Today's voice agent architecture: two separate pipelines — conversational and functional — divided by an artificial boundary.

The real challenge is designing the feedback loop. This is what I think will define the next generation of voice agents, and it comes down to two trigger-point problems.

The first is the input trigger: when has the user said enough to justify the agent taking action? I know this problem intimately from simultaneous translation, where the system must constantly decide whether enough words have accumulated to start generating a translation. But for voice agents, the problem is much harder, because you’re not just translating — you’re trying to infer intent along a continuous spectrum. Sometimes the user is just thinking out loud. Sometimes they’re giving a direct command. And often they’re somewhere in between, talking loosely but hoping the agent will figure out what they need and step in at the right moment. A good voice agent has to read all of this in real time.

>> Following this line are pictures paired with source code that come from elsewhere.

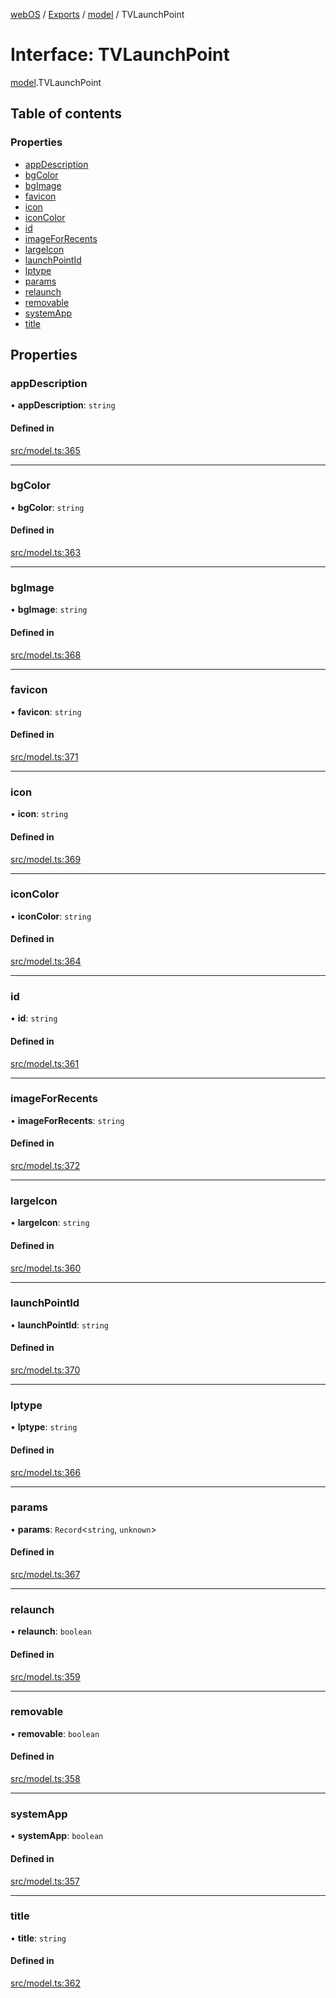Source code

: [webOS](../README.md) / [Exports](../modules.md) / [model](../modules/model.md) / TVLaunchPoint

# Interface: TVLaunchPoint

[model](../modules/model.md).TVLaunchPoint

## Table of contents

### Properties

- [appDescription](model.TVLaunchPoint.md#appdescription)
- [bgColor](model.TVLaunchPoint.md#bgcolor)
- [bgImage](model.TVLaunchPoint.md#bgimage)
- [favicon](model.TVLaunchPoint.md#favicon)
- [icon](model.TVLaunchPoint.md#icon)
- [iconColor](model.TVLaunchPoint.md#iconcolor)
- [id](model.TVLaunchPoint.md#id)
- [imageForRecents](model.TVLaunchPoint.md#imageforrecents)
- [largeIcon](model.TVLaunchPoint.md#largeicon)
- [launchPointId](model.TVLaunchPoint.md#launchpointid)
- [lptype](model.TVLaunchPoint.md#lptype)
- [params](model.TVLaunchPoint.md#params)
- [relaunch](model.TVLaunchPoint.md#relaunch)
- [removable](model.TVLaunchPoint.md#removable)
- [systemApp](model.TVLaunchPoint.md#systemapp)
- [title](model.TVLaunchPoint.md#title)

## Properties

### appDescription

• **appDescription**: `string`

#### Defined in

[src/model.ts:365](https://github.com/Dabolus/webos-tv/blob/77db811/src/model.ts#L365)

___

### bgColor

• **bgColor**: `string`

#### Defined in

[src/model.ts:363](https://github.com/Dabolus/webos-tv/blob/77db811/src/model.ts#L363)

___

### bgImage

• **bgImage**: `string`

#### Defined in

[src/model.ts:368](https://github.com/Dabolus/webos-tv/blob/77db811/src/model.ts#L368)

___

### favicon

• **favicon**: `string`

#### Defined in

[src/model.ts:371](https://github.com/Dabolus/webos-tv/blob/77db811/src/model.ts#L371)

___

### icon

• **icon**: `string`

#### Defined in

[src/model.ts:369](https://github.com/Dabolus/webos-tv/blob/77db811/src/model.ts#L369)

___

### iconColor

• **iconColor**: `string`

#### Defined in

[src/model.ts:364](https://github.com/Dabolus/webos-tv/blob/77db811/src/model.ts#L364)

___

### id

• **id**: `string`

#### Defined in

[src/model.ts:361](https://github.com/Dabolus/webos-tv/blob/77db811/src/model.ts#L361)

___

### imageForRecents

• **imageForRecents**: `string`

#### Defined in

[src/model.ts:372](https://github.com/Dabolus/webos-tv/blob/77db811/src/model.ts#L372)

___

### largeIcon

• **largeIcon**: `string`

#### Defined in

[src/model.ts:360](https://github.com/Dabolus/webos-tv/blob/77db811/src/model.ts#L360)

___

### launchPointId

• **launchPointId**: `string`

#### Defined in

[src/model.ts:370](https://github.com/Dabolus/webos-tv/blob/77db811/src/model.ts#L370)

___

### lptype

• **lptype**: `string`

#### Defined in

[src/model.ts:366](https://github.com/Dabolus/webos-tv/blob/77db811/src/model.ts#L366)

___

### params

• **params**: `Record`<`string`, `unknown`\>

#### Defined in

[src/model.ts:367](https://github.com/Dabolus/webos-tv/blob/77db811/src/model.ts#L367)

___

### relaunch

• **relaunch**: `boolean`

#### Defined in

[src/model.ts:359](https://github.com/Dabolus/webos-tv/blob/77db811/src/model.ts#L359)

___

### removable

• **removable**: `boolean`

#### Defined in

[src/model.ts:358](https://github.com/Dabolus/webos-tv/blob/77db811/src/model.ts#L358)

___

### systemApp

• **systemApp**: `boolean`

#### Defined in

[src/model.ts:357](https://github.com/Dabolus/webos-tv/blob/77db811/src/model.ts#L357)

___

### title

• **title**: `string`

#### Defined in

[src/model.ts:362](https://github.com/Dabolus/webos-tv/blob/77db811/src/model.ts#L362)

The second is the output trigger: how does the agent communicate while it works? Current agents tend to go dark during processing — you give them a task, they disappear, and eventually they return with a finished result. Even when agents offer plan-mode clarification questions, they’re still far from the interactiveness we’d expect from a real human collaborator. This pattern is fundamentally wrong. Good collaboration doesn’t work that way. A good collaborator checks in, shows drafts, surfaces progress, creates openings for course correction. Voice agents should work the same way — delivering feedback brick by brick, not vanishing until the job is done.

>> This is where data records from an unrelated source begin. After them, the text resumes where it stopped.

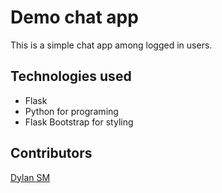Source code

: # Demo chat app

This is a simple chat app among logged in users.

## Technologies used

- Flask
- Python for programing
- Flask Bootstrap for styling

## Contributors

[Dylan SM](https://github.com/flaniboy)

A better feedback loop: on the input side, navigating a spectrum of intent. On the output side, surfacing progress incrementally instead of going silent.

The harness, not the model, is the product. Models will keep getting better. Tools and APIs will keep multiplying. But what will actually separate a great voice agent from a mediocre one is the harness — the system-level architecture that governs when to listen, when to act, when to interrupt, when to check back, and how to manage the concurrent streams of input, processing, and response. That’s where the real product differentiation lives.

Startups see this more clearly than big labs. This has been one of the most striking things I’ve noticed in conversations with people across the industry. Startups — building for real users in specific domains like gaming, therapy, or enterprise workflows — tend to have a much clearer picture of what actually needs to exist. Not because they have better researchers, but because they’re close enough to users to see where the interaction breaks down. Big labs, including ones I’ve worked at, tend to focus on the model itself: pushing benchmarks, expanding capabilities, publishing results. But we’re often too far from the messy reality of how people actually want to use these systems. The feedback-loop problem isn’t something you find in a paper. You find it by watching someone try to use a voice agent for a real task and noticing exactly where they get frustrated.

This is the mindset shift I’ve been going through lately: from how do I make the model better? to how do I make the interaction right? The two questions sound similar. In practice, they lead to very different research and very different products.

No Conclusions

I started this essay thinking I might arrive at something tidy — a lesson, a framework, a piece of advice. I didn’t.

You can’t optimize for 因果. You can’t engineer the chain of cause and effect to produce the outcomes you want. You can only stay open to connection, trust that the chain keeps extending beyond what you can see, and try to remain honest with yourself about what you actually care about — not what looks good, not what maximizes some short-term metric, but what matters for your well-being and the kind of life you want to live.